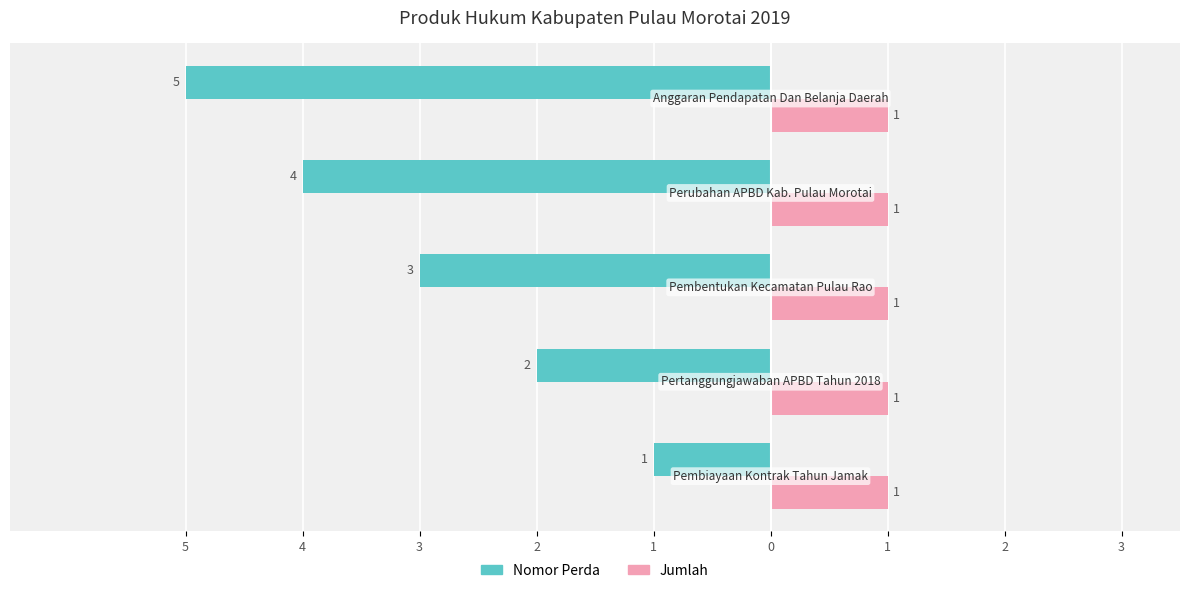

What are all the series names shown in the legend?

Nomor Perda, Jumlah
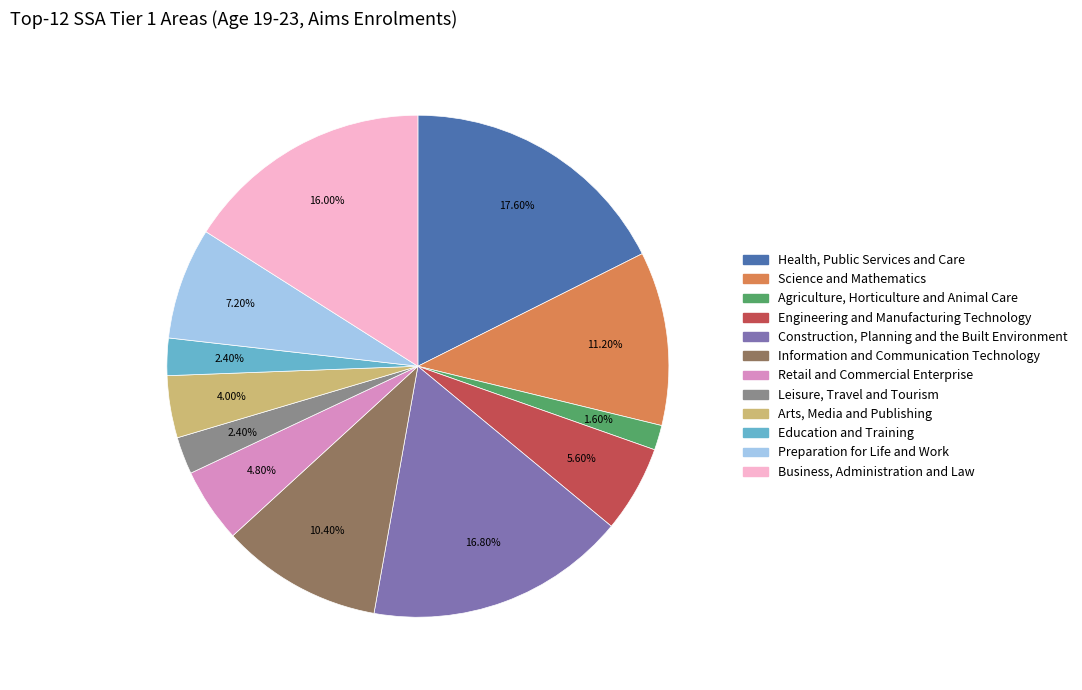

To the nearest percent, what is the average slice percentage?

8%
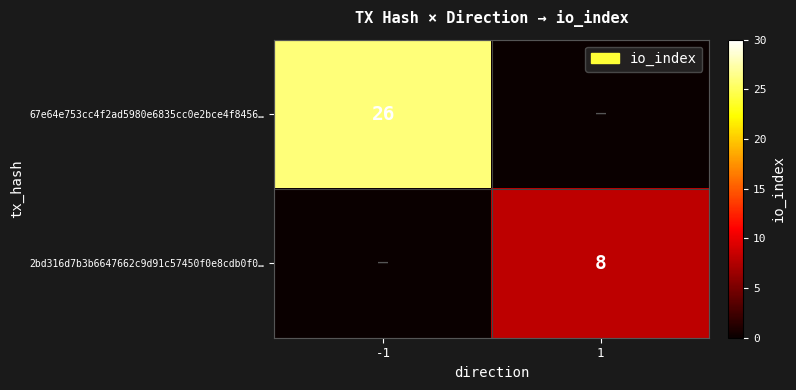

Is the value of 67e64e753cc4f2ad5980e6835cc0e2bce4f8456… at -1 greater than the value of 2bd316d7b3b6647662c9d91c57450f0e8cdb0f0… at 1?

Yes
■ ■ ■
What you need to do:
Can you give the material again from the line containing "Is the value" through the end, inclusive, changing "greater" to "less" and leaving everything else unchanged?

Solution:
Is the value of 67e64e753cc4f2ad5980e6835cc0e2bce4f8456… at -1 less than the value of 2bd316d7b3b6647662c9d91c57450f0e8cdb0f0… at 1?

Yes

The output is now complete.